**EXERCISE REQUIREMENTS**
Each line of the records below that holds "ankle" should be copied out.

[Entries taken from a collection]

● ● ●

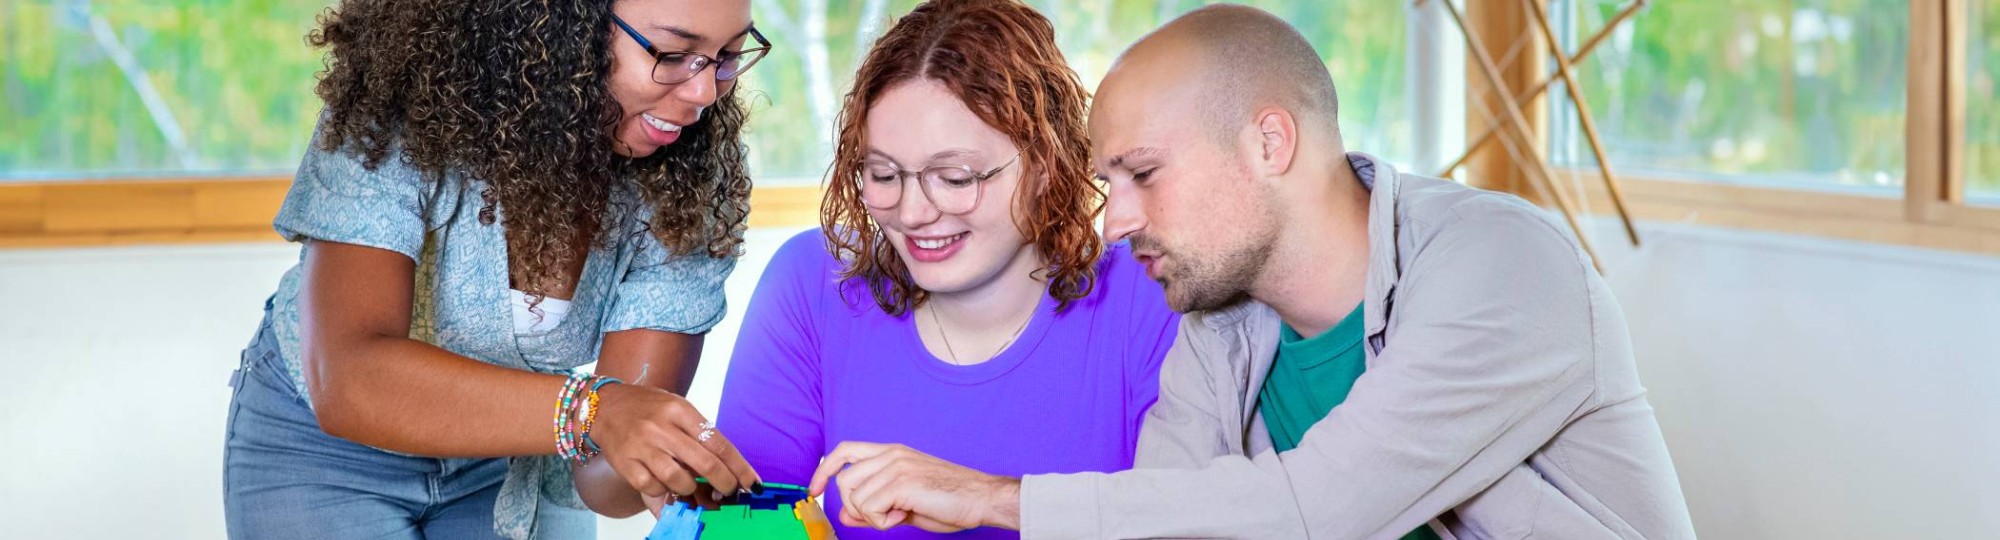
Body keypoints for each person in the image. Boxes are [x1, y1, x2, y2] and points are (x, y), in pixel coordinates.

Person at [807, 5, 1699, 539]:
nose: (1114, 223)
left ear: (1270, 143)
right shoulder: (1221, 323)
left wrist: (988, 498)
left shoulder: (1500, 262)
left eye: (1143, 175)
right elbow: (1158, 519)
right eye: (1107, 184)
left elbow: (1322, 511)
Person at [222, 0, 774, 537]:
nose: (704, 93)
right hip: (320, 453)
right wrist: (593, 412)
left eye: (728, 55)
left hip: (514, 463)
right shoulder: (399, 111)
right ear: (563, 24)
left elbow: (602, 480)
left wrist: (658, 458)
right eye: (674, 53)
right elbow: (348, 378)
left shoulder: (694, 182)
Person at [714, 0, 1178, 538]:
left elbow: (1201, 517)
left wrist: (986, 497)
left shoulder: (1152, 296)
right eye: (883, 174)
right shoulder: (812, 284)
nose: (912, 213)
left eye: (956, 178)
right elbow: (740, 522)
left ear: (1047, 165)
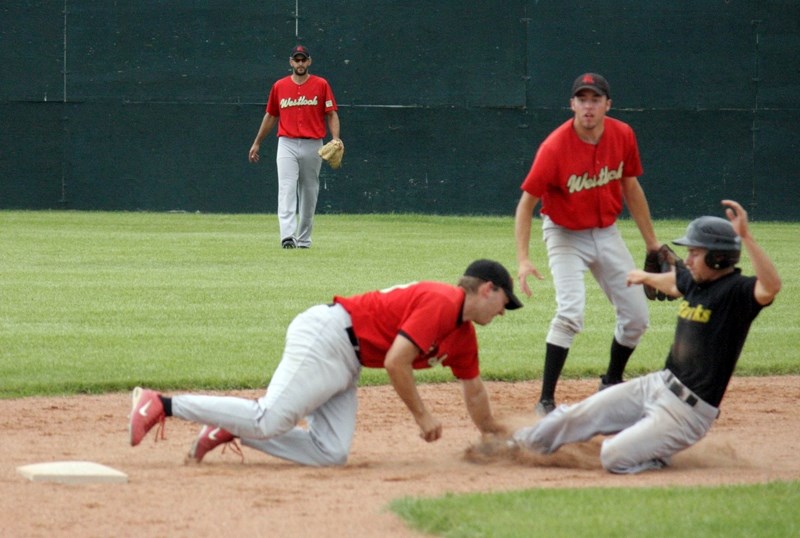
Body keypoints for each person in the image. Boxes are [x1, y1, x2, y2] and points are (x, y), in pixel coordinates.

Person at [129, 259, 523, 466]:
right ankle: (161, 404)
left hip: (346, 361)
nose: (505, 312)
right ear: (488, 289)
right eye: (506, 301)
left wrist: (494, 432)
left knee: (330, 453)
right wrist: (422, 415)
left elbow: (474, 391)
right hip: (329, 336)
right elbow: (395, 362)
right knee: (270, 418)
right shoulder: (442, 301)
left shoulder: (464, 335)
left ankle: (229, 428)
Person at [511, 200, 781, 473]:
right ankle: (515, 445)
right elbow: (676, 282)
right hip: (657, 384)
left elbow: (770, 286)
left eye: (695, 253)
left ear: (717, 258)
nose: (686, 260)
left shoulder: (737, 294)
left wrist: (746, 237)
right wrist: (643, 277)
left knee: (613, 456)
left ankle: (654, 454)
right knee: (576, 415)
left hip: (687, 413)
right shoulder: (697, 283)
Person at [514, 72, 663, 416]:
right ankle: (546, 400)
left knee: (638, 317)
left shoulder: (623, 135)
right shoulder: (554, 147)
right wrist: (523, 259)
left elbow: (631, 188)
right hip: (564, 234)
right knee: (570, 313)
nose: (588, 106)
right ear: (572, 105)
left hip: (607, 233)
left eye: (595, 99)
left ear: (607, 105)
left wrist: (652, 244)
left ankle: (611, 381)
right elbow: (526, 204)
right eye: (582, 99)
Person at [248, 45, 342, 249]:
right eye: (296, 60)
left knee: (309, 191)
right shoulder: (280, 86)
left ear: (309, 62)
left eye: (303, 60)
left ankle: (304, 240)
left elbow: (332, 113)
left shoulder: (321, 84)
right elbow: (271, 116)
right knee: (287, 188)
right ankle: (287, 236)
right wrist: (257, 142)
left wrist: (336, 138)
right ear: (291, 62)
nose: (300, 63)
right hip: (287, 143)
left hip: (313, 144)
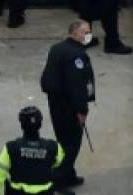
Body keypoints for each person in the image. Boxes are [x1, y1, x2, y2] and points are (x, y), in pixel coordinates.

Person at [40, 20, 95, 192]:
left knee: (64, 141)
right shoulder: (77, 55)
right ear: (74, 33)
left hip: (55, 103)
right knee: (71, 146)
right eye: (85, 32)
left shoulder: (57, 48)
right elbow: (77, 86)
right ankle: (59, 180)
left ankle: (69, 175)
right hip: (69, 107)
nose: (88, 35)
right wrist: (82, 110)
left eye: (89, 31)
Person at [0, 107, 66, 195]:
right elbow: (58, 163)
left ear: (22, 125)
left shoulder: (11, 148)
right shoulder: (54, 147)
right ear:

● ● ●

**PROBLEM SOLUTION**
right ankle: (161, 404)
left ankle: (229, 428)
right ankle: (515, 445)
left ankle: (654, 454)
right ankle: (546, 400)
left ankle: (611, 381)
left ankle: (304, 240)
right ankle: (287, 236)
right ankle: (59, 180)
left ankle: (69, 175)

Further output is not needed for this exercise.